*Requirement*
Please render the lines below as a numbered list, omitting any blank lines and leaving out the pictures.
START Provided records
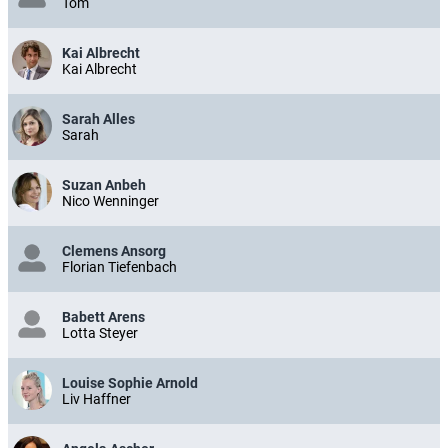
Tom
Kai Albrecht
Kai Albrecht
Sarah Alles
Sarah
Suzan Anbeh
Nico Wenninger
Clemens Ansorg
Florian Tiefenbach
Babett Arens
Lotta Steyer
Louise Sophie Arnold
Liv Haffner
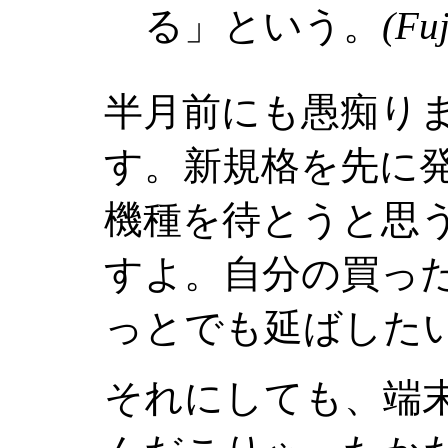
る」という。
(Fuj
半月前にも愚痴り
す。新規格を先に
機種を待とうと思
すよ。自分の買っ
っとでも延ばした
それにしても、端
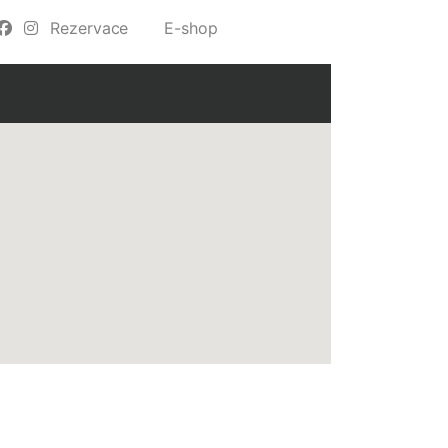
Rezervace
E-shop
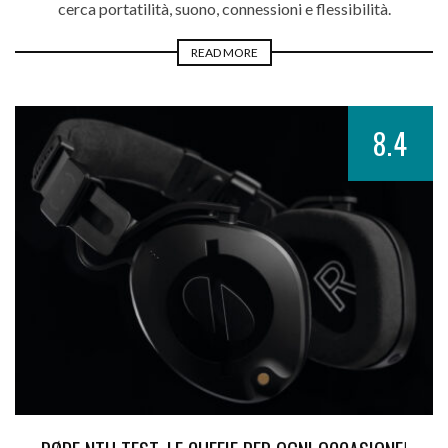
cerca portatilità, suono, connessioni e flessibilità.
READ MORE
8.4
END Provided records
*Response area*
1. Tom
2. Kai Albrecht
3. Kai Albrecht
4. Sarah Alles
5. Sarah
6. Suzan Anbeh
7. Nico Wenninger
8. Clemens Ansorg
9. Florian Tiefenbach
10. Babett Arens
11. Lotta Steyer
12. Louise Sophie Arnold
13. Liv Haffner
14. る」という。
15. (Fuj
16. 半月前にも愚痴り
17. す。新規格を先に
18. 機種を待とうと思
19. すよ。自分の買っ
20. っとでも延ばした
21. それにしても、端
22. Rezervace
23. E-shop
24. cerca portatilità, suono, connessioni e flessibilità.
25. READ MORE
26. 8.4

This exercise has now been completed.